My friend Dawn Promislow read from her collection Jewels and Other Stories, Ava Homa read a passage from Glass Slippers, probably the best story in her collection Echoes from the Other Land, Sheniz Janmohamed read from her book of ghazals and H Nigel Thomas read an extract from his novel Lives: Whole and Otherwise.
This blog is about Sheniz Janmohamed’s book of ghazals Bleeding Light.
The ghazal is a unique concept in poetry where the singer is as important as (or perhaps more important than) the poet. This amazing confluence of words and music makes ghazals not merely a pleasant experience, but a transcendental, even spiritual one.
Two of the best contemporary ghazal singers are Jagjit Singh and Ghulam Ali and the best ghazals they have sung are:
Jagjit Singh: Tum ko dekh to (poet: Javed Akhtar)
Ghulam Ali: Hangama hai (poet: Akbar Allahabadi).
I had never read ghazals in English before and quite frankly, it took some getting used to and re-readings before I began to enjoy Sheniz’s ghazals. All the ghazals are refreshing and make you see the world differently. Once the light touches your soul, you can’t remain unmoved.
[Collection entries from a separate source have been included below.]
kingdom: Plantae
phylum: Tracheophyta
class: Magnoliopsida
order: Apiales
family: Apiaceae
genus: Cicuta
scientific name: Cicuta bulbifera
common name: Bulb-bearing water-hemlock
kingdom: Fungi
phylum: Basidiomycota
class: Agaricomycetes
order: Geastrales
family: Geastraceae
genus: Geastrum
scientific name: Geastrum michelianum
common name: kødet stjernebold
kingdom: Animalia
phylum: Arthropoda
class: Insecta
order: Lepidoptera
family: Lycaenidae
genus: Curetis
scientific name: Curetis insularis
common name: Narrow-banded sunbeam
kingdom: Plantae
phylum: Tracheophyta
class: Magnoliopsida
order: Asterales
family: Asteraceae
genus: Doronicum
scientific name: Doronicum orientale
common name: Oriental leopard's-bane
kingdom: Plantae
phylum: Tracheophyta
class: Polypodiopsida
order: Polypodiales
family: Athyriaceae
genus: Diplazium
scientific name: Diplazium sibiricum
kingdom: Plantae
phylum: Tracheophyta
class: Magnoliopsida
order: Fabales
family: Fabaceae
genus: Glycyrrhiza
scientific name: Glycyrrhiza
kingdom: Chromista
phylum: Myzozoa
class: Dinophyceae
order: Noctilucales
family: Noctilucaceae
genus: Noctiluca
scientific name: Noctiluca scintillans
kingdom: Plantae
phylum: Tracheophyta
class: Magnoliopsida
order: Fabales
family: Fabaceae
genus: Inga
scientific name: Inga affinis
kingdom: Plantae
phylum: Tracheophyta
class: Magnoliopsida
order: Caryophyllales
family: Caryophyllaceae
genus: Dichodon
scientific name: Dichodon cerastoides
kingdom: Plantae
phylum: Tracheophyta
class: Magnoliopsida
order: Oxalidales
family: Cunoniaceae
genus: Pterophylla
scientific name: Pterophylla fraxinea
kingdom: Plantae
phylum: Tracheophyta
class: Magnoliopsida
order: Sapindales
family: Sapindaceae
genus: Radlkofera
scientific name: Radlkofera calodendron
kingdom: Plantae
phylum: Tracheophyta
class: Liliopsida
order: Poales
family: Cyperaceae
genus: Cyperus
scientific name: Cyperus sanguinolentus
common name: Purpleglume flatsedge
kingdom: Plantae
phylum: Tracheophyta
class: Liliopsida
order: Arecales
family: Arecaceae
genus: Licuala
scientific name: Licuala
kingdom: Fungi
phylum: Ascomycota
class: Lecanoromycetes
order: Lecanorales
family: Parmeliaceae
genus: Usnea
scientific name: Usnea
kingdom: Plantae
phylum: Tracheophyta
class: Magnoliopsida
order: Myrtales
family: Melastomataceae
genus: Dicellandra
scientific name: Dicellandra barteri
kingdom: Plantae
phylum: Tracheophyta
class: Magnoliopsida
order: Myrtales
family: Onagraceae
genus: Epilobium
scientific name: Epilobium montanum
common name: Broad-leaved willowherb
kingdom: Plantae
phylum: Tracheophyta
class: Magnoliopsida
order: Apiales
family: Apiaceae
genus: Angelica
Here’s one that I liked the most because it evokes so many images.
A man sells packets of socks in a gully where most men walk barefoot.
What can he do but rest his head on that ledge, hastily painted crimson?
In Old Town, Allah hu Akbar pounds the walls of crumbling Fort Jesus.
A taxi cuts us off, Allah is Great plastered on his window – in crimson.
At the Coast, we bargain shillings for bags and kisii stone elephants.
Indians are not good customers. The seller brands our skin crimson.
Bombs detonate at the steps of every mosque, in the throat of every believer.
If Allah is a war cry, how can we lift Bismillah from asphalt stained crimson.
If only we planted a thousand trees for each page we discard and crumple.
When her last pen snaps, Israh will draw blood and scrawl words in crimson.